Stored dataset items
□ □ □ □ □ □ □
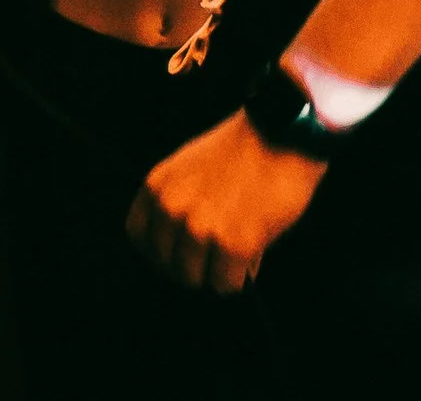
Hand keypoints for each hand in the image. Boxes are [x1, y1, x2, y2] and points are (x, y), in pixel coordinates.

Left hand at [125, 109, 326, 293]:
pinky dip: (240, 280)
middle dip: (193, 266)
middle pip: (167, 266)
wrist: (282, 134)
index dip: (162, 252)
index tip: (181, 255)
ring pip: (194, 280)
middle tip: (216, 258)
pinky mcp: (233, 244)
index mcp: (157, 187)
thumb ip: (178, 203)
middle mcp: (171, 208)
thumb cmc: (242, 151)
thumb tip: (180, 250)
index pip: (139, 238)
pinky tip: (251, 259)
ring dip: (216, 275)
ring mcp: (200, 227)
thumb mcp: (190, 168)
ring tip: (236, 256)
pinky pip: (226, 285)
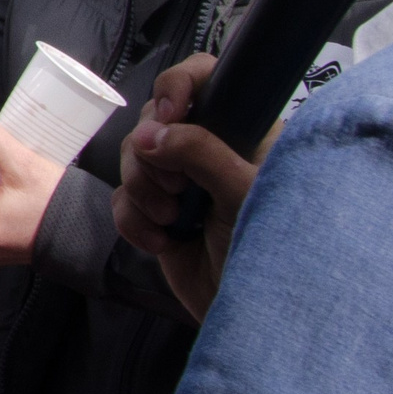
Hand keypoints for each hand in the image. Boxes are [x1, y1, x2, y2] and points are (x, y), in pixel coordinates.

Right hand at [113, 53, 260, 322]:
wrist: (253, 315)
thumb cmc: (270, 249)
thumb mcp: (243, 193)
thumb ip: (201, 153)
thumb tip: (150, 134)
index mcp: (245, 132)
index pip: (207, 78)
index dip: (178, 86)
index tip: (168, 116)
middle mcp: (211, 149)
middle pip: (155, 119)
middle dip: (153, 156)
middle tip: (177, 189)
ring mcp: (182, 182)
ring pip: (133, 158)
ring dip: (143, 191)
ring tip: (173, 220)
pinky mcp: (157, 214)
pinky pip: (123, 199)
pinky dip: (134, 221)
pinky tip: (161, 241)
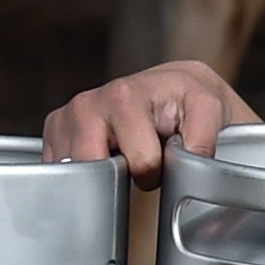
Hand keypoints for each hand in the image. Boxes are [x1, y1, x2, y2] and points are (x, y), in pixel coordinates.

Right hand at [42, 60, 253, 185]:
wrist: (173, 87)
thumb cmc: (188, 99)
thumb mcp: (209, 109)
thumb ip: (203, 137)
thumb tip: (191, 162)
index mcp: (123, 97)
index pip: (136, 162)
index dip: (155, 172)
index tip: (163, 160)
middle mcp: (87, 104)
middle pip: (96, 170)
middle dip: (122, 178)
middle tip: (141, 163)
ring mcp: (67, 118)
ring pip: (74, 174)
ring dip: (102, 177)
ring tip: (124, 157)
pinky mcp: (55, 132)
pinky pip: (61, 171)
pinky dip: (84, 175)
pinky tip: (105, 159)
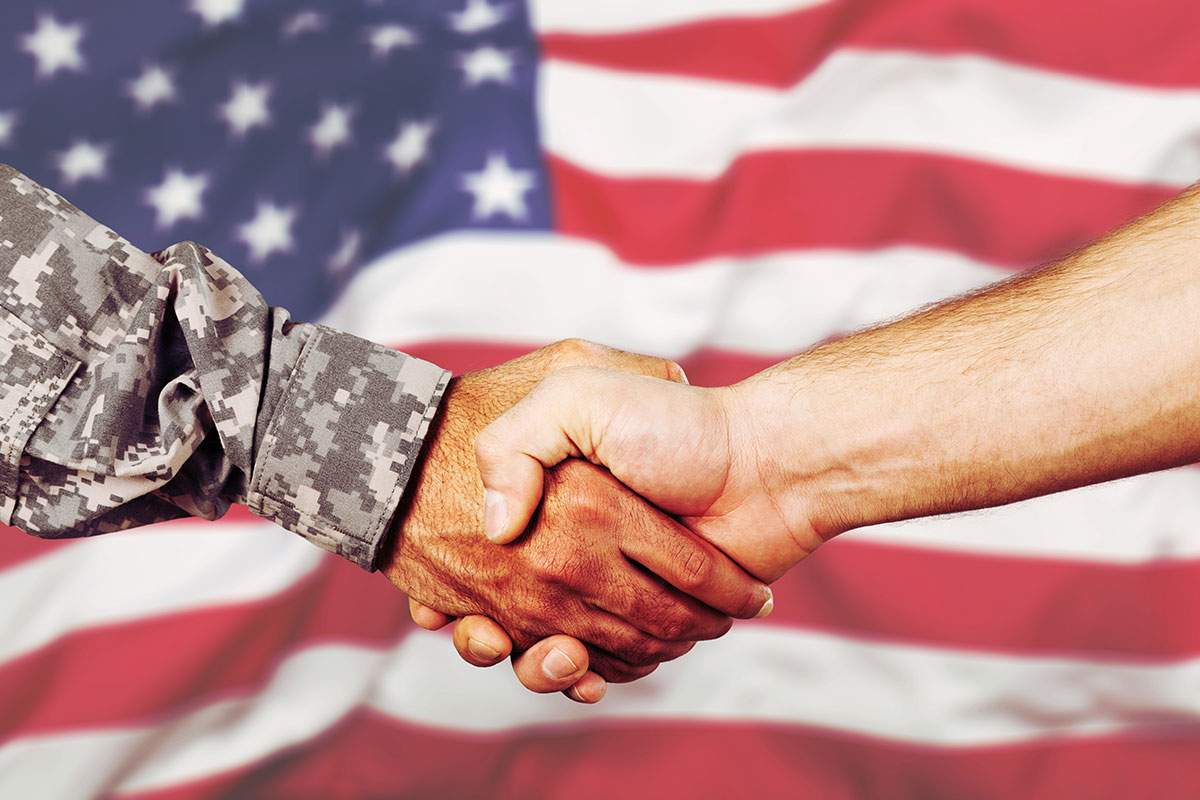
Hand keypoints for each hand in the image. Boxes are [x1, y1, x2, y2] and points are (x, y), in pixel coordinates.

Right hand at [384, 341, 771, 698]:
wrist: (766, 465)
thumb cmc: (677, 427)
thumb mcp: (579, 393)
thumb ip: (518, 442)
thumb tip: (496, 530)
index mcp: (552, 502)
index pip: (486, 555)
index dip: (454, 589)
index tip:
□ □ □ □ □ □ □
I would like the lines from the one with "pinky tip: (251, 259)" through the last line of the data above retyped exactly, with pictures left out, please.

# TASK SOLUTION
pinky tip: (251, 259)
ring dip: (216, 275)
ring mcp: (200, 227)
thumb mcp: (190, 168)
ring tip: (236, 256)
pinky pip: (226, 285)
Hand keypoints for each hand in the image. Boxes are [x1, y1, x2, y2] and points are (x, y), in pixel coordinates.

Right hand at [113, 53, 260, 322]:
wrist: (253, 315)
thumb cmc: (270, 249)
thumb mcp: (243, 193)
thumb ip: (201, 153)
thumb tip: (150, 134)
index mcp: (245, 132)
index pip: (207, 78)
index dip: (178, 86)
index tip: (168, 116)
middle mcp: (211, 149)
middle pip: (155, 119)
middle dip: (153, 156)
middle tip: (177, 189)
ring mcp: (182, 182)
ring pip: (133, 158)
ring dip: (143, 191)
ring tip: (173, 220)
pinky mcp: (157, 214)
pinky pip: (123, 199)
pinky dip: (134, 221)
pinky tip: (161, 241)
Hand keypoints for each hand in the image. Boxes are [x1, y1, x2, y2] and points are (x, y), in pixel coordinates.

Right hand at [42, 60, 253, 185]:
wrist: (173, 87)
thumb cmc: (188, 99)
thumb mcp: (209, 109)
thumb ip: (203, 137)
thumb tip: (191, 162)
index mcp: (123, 97)
index pip: (136, 162)
index dip: (155, 172)
index tip: (163, 160)
middle mcp: (87, 104)
middle pip: (96, 170)
middle dip: (122, 178)
middle tip: (141, 163)
ring mcp: (67, 118)
ring pip: (74, 174)
ring dip: (102, 177)
ring tip: (124, 157)
pinky mcp: (55, 132)
pinky pip: (61, 171)
pinky dip: (84, 175)
pinky tip: (105, 159)
Hand keypoints for each hand in the image. Boxes are [x1, y1, x2, y2] and points are (x, y), in pixel coordinates.

Right hand at [384, 341, 771, 698]:
wrist: (766, 465)
thumb cmc: (677, 427)
thumb mcp: (579, 393)
thumb ip: (518, 442)
thumb tip: (496, 530)
index mcp: (552, 502)
index pip: (486, 555)
index dip: (454, 589)
index tip:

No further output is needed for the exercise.